China and Canada Expel Each Other’s Diplomats over Interference Claims

Fred Dufour/Pool via REUTERS
Picture of Canadian and Chinese flags at the Diaoyutai State Guesthouse on December 5, 2017, in Beijing.

TORONTO – Beijing on Tuesday ordered a Canadian diplomat to leave China, in a swift retaliatory move after Ottawa expelled a Chinese diplomat who allegedly had targeted a Canadian lawmaker.

The moves threaten to further inflame ties between Ottawa and Beijing, which were locked in a diplomatic dispute for three years over the arrest of Huawei executive Meng Wanzhou.

Mélanie Joly, Canada’s foreign minister, on Monday said she was expelling Zhao Wei, a Chinese diplomat based in Toronto.

Canadian newspaper the Globe and Mail reported last week that the diplomat was involved in a campaign to punish Michael Chong, a Conservative lawmaker, and his family in Hong Kong because of his support for a parliamentary motion that called China’s treatment of its Uyghur minority a “genocide.”

“I have been clear: We will not tolerate any form of foreign interference in our internal affairs,” Joly said in a statement announcing the Canadian government’s decision.

China’s foreign ministry responded with a formal diplomatic protest and asked Jennifer Lynn Lalonde, a diplomat at the Canadian consulate in Shanghai, to leave the country before May 13.

“China strongly condemns and firmly opposes” Canada’s move and reserves the right to take further action, it said in a statement.

China did not give a reason for its choice of Lalonde.

Lalonde has in recent months played a prominent role in Canada’s public diplomacy in Shanghai, attending a literary event on Canadian writer Alice Munro, visiting a rural education nonprofit and speaking at an international women’s film festival screening, according to reports in Chinese media.

Prime Minister Justin Trudeau had faced calls to expel Zhao.

The Globe and Mail reported that a 2021 document from Canada’s spy agency said an officer with the Chinese Ministry of State Security had sought information on a Canadian lawmaker’s relatives “who may be located in the [People’s Republic of China], for further potential sanctions.”

The top-secret report said the aim of the effort was “almost certainly . . . to make an example of this MP and deter others from taking anti-PRC positions.”

An unnamed national security source told the newspaper Chong was the lawmaker and Zhao was the Chinese officer involved in the effort.

Chong on Monday said that it shouldn’t have taken so long for the government to boot Zhao.

“We have known for years that the PRC is using its accredited diplomats here in Canada to target Canadians and their families,” he told reporters in Ottawa, adding, “This should have happened years ago.”

Trudeau has maintained that he learned of the effort to intimidate Chong from the Globe and Mail story.
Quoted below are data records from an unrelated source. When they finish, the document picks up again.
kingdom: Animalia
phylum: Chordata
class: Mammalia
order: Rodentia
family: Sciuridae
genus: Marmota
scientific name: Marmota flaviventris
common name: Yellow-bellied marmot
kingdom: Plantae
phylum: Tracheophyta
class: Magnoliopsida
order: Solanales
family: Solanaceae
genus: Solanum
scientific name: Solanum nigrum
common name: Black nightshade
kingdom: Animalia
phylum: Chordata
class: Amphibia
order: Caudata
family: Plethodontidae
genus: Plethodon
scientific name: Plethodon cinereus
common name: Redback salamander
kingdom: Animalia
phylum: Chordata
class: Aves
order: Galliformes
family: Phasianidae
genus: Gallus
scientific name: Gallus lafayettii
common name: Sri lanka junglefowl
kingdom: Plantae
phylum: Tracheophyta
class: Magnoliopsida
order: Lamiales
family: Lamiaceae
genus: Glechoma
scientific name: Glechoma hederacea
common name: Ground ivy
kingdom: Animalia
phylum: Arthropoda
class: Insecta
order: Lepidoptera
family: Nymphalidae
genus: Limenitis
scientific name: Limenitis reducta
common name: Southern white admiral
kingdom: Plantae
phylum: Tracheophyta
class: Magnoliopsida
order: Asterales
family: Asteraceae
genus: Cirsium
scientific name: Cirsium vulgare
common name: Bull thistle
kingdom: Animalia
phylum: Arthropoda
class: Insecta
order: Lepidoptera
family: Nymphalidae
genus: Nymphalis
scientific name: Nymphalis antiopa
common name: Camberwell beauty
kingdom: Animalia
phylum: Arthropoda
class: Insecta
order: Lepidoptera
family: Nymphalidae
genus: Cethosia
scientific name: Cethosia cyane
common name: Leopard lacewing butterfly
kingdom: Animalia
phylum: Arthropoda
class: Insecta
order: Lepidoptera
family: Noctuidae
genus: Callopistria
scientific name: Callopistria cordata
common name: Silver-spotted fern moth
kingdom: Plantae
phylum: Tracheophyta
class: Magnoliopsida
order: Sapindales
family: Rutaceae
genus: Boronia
He said last week that the Canadian Security Intelligence Service (CSIS) hadn’t shared the report outside of the agency because it wasn’t a “significant enough concern.”

Chong told Parliament that he was advised by Trudeau’s national security and intelligence adviser that CSIS had shared the report with her predecessor and “relevant departments,” but not with the prime minister.

Trudeau said he would compel the spy agency to share such information with him in the future.

“Moving forward, any threat – whether it’s serious or credible or not – to a member of Parliament, or their family, particularly from foreign sources, needs to be elevated to higher levels that it was,” he told reporters last week.

Details of the alleged threats against Chong and his relatives follow recent stories in local media about apparent efforts by China to interfere in Canadian affairs, including the 2021 federal election.

The reports, citing leaked intelligence documents, allege that China wanted to ensure that Trudeau’s Liberals were reelected with a minority government – an outcome that analysts have said would be difficult to orchestrate.

The Royal Canadian Mounted Police is investigating the source of the leaks.

Canadian intelligence agencies have long said China is one of many countries seeking to interfere in Canadian elections. A panel of civil servants reported this year that there was no evidence that the results of the past two federal elections were affected by foreign interference.

Trudeau, who came to power pledging closer ties with China, has been under pressure to take a more aggressive stance against Beijing. He has tasked a “special rapporteur” with advising him later this month whether a public inquiry into the alleged Chinese interference is necessary.

Ties between Canada and China plunged into a deep freeze in 2018 after China detained two Canadians – former diplomat Michael Kovrig and businessman Michael Spavor – in apparent retaliation for Canada’s detention of Meng, the Huawei executive who was wanted in the United States on fraud charges.

Meng returned to China in 2021 after she reached a deal with U.S. prosecutors. She was under house arrest in one of her two mansions in Vancouver. Hours later, the “two Michaels,” as they were known in Canada, were on their way home, too.

Kovrig and Spavor had been held in separate Chinese prisons on vague charges of espionage and stealing state secrets, allegations for which China never provided evidence. They were tried in secret trials and permitted only a handful of calls with their families during their years-long detentions.